"A Duel" by Guy de Maupassant - in public domain translation
I cannot let July in Paris on The Reading Life pass without doing a post on a short story by France's master of the form, Guy de Maupassant. He is nearly universally considered one of the founders of the modern short story. He wrote some three hundred stories. De Maupassant supported himself by his writings and I am sure there was a big demand in 1883 for anything that made Germans look bad. France was still smarting from German attack on France and occupation of Paris during the Franco Prussian War (July 1870 to May 1871). Maupassant published a number of short stories in which German soldiers are depicted as boorish swaggering bullies. The brief "A Duel" is a perfect example of such a work.
We are in a train compartment during the occupation. The occupants are three Englishmen there to observe France, a Frenchman, and a German soldier. The German is depicted as a Teutonic beast, bragging to all about he killed twenty French villagers more or less for sport. The Frenchman knows at first to keep silent. The German tells him at the next train stop he is to get of and buy him some pipe tobacco. He tells the Frenchman he will give him a tip. The Frenchman leaves the train but comes back with no tobacco. The enraged German says ok I will take your mustache and smoke that. The Frenchman has had enough and gives the German a sound thrashing. The German demands a dual at the next train stop. I won't totally reveal the ending but I bet it was very popular in Paris.

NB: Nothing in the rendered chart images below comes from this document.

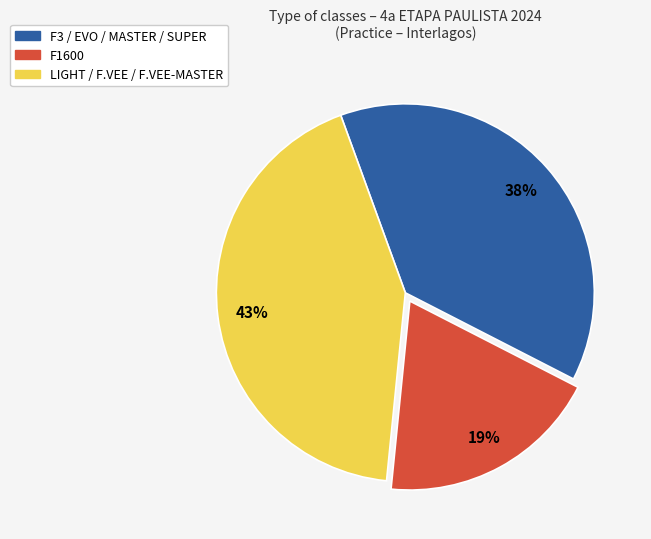

To the nearest percent, what is the average slice percentage?

33%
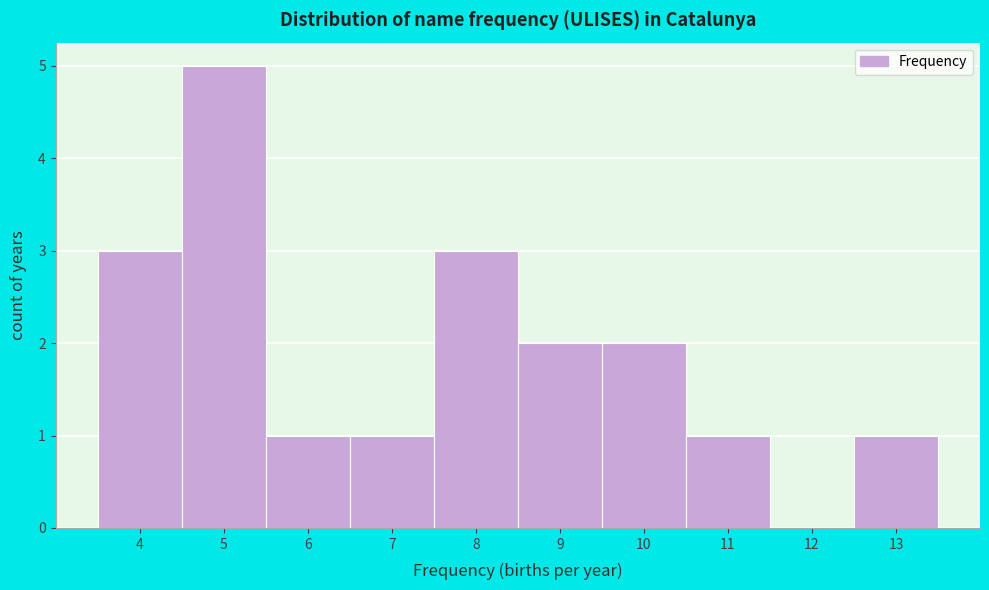

How tall is the bar that spans 4.5 to 5.5 on the x-axis? The values are not printed on the chart, so give them approximately, as read against the axis.

5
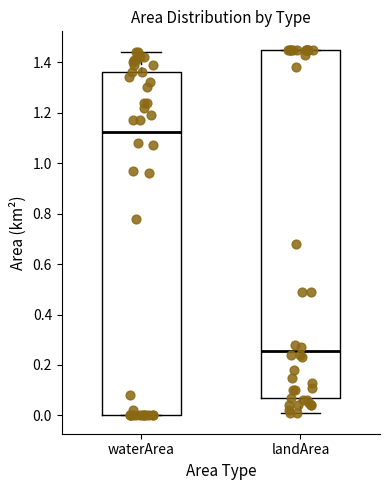

Where is the lower edge of the box for landArea on the y-axis? The values are not printed on the chart, so give them approximately, as read against the axis.

0.06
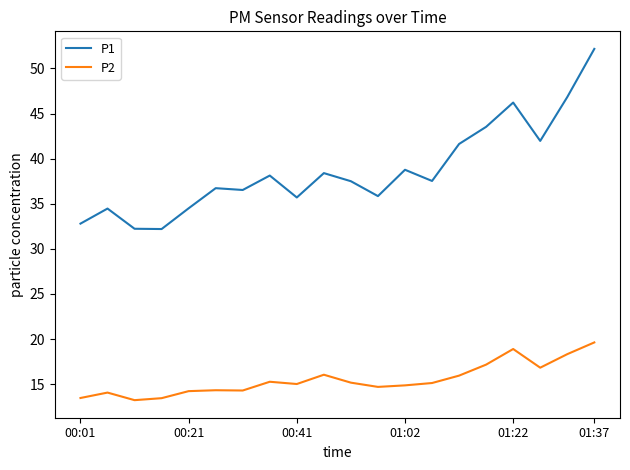

True or false: P2 and P1 intersect in this chart.

False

I read this in a collection of stories translated by Sandra Smith, the award winning translator of Irene Nemirovsky, The Necklace and other Stories: Maupassant for Modern Times. In her very informative introduction she tells us that most people in English now read his works in 100 year old translations and she wanted to reproduce him in contemporary English. Of course contemporary does not mean better but Smith tells us de Maupassant wrote in the idiom of contemporary France. She also talks very interestingly about literary translations. You can read "A Duel" at the link above but if you want a new selection of her works, Sandra Smith's collection would work well.
In the interest of full disclosure I was given a review copy of this book.